(Saved entries)
================

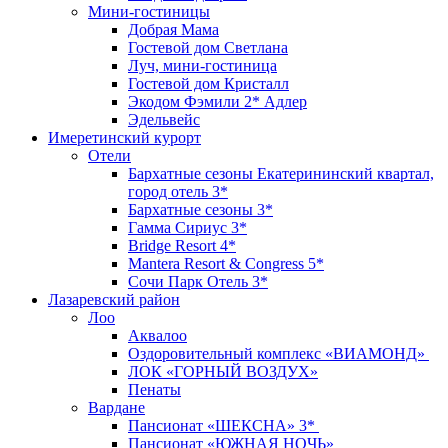
Мини-гостиницы
Добрая Мама
Гостевой дом Светлана
Луч, мини-гостиница
Гостевой дом Кристалл
Экодом Фэмили 2* Адлер
Эдельвейс
Имеретинский курорт
Отели
Бархатные сезоны Екатерининский квартал,
город отель 3*
Бархатные сезоны 3*
Гамма Сириус 3*
Bridge Resort 4*
Mantera Resort & Congress 5*
Сочи Парк Отель 3*
Лазаревский район
Лоо
Аквалоо
Оздоровительный комплекс «ВИАМОНД»
ЛОК «ГОРНЫЙ ВОЗДУХ»
Пенаты
Вардане
Пансионат «ШЕКСНА» 3*
Пансионат «ЮЖНАЯ НОЧЬ»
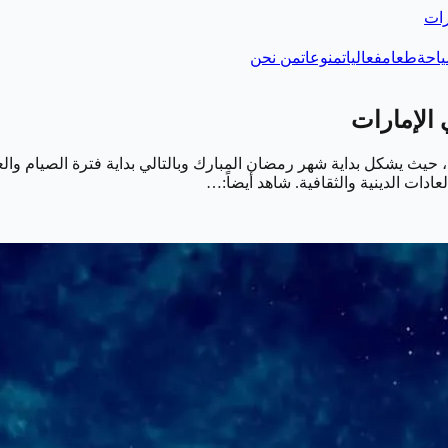
رات
احة
طعام
فعاليات
منوعات
من نحن
 حيث يشكل بداية شهر رمضان المبارك وبالتالي بداية فترة الصيام والعب
عادات الدينية والثقافية. شاهد أيضاً:…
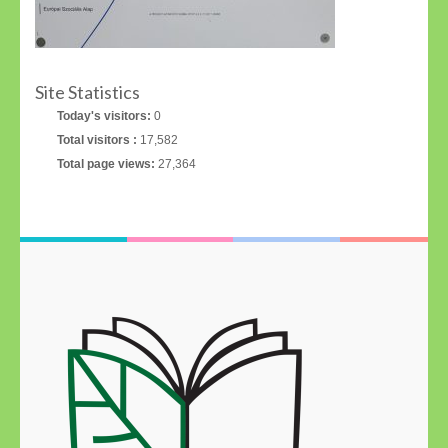
Site Statistics
Today's visitors:
0
Total visitors :
17,582
Total page views:
27,364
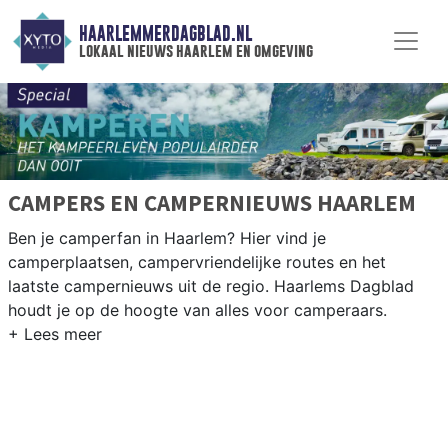
HAARLEMMERDAGBLAD.NL
lokaal nieuws haarlem en omgeving
CAMPERS EN CAMPERNIEUWS HAARLEM
Ben je camperfan in Haarlem? Hier vind je
camperplaatsen, campervriendelijke routes en het
laatste campernieuws uit de regio. Haarlems Dagblad
houdt je op de hoogte van alles voor camperaars.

================

Your objective: Return every one of the lines above word for word, and leave the pictures out of your answer.

Answer below:
Мини-гостиницы
Добрая Мама
Гостевой дом Светлана
Луч, мини-гостиница
Гостевой дом Кристалл
Экодом Фэмили 2* Адлер
Эдельвейс
Имеретинский курорт
Отели
Бархатные сезоны Екатерининский квартал,
город отель 3*
Бархатные сезоны 3*
Гамма Сириус 3*
Bridge Resort 4*
Mantera Resort & Congress 5*
Сочи Парк Отель 3*
Лазаревский район
Лоо
Аквалоо
Оздоровительный комплекс «ВИАМОНД»
ЛОК «ГОРНЫЙ ВОЗДУХ»
Пенаты
Вардане
Пансионат «ШЕКСНА» 3*
Пансионат «ЮЖНАЯ НОЧЬ»
رات
احة
طعام
فعاليات
منوعات
من نحن
 حيث يشكل بداية شهر رمضان المبارك وبالتالي بداية فترة الصيام والعب
عادات الدينية والثقافية. شاهد أيضاً:…
Site Statistics
Today's visitors:
0
Total visitors :
17,582
Total page views:
27,364
HAARLEMMERDAGBLAD.NL
lokaal nieuws haarlem en omgeving
CAMPERS EN CAMPERNIEUWS HAARLEM
Ben je camperfan in Haarlem? Hier vind je
camperplaatsen, campervriendelijke routes en het
laatste campernieuws uit de regio. Haarlems Dagblad
houdt je op de hoogte van alles voor camperaars.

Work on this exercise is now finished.